_Directive:_ Transcribe the text of the items below word for word, one line at a time, in the original order. Leave the pictures out of your answer.

• • •

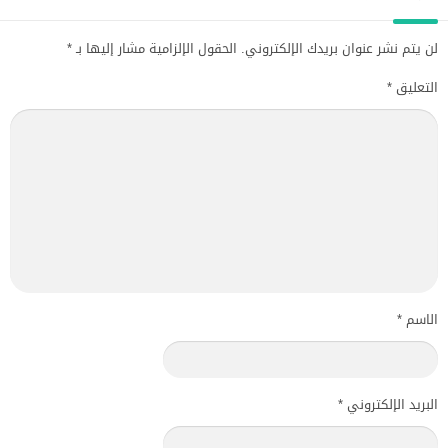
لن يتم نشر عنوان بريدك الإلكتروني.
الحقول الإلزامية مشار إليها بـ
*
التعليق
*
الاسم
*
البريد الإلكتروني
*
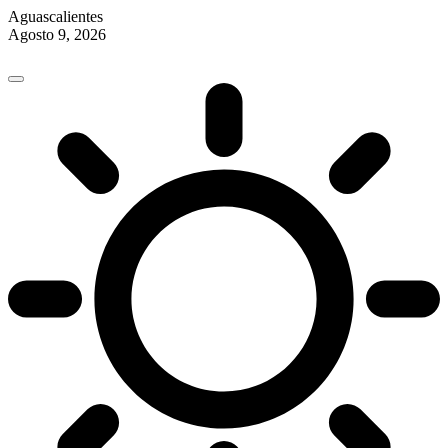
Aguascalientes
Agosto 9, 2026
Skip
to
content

• • •

_Exercise solution:_
لن يتم نشر عنوان بريدك الإلكتروني.
الحقول الإلزامية مشار إليها بـ
*
التعليق
*
الاسم
*
البريد الإلكتروني
*
Aguascalientes
Agosto 9, 2026
Skip
to
content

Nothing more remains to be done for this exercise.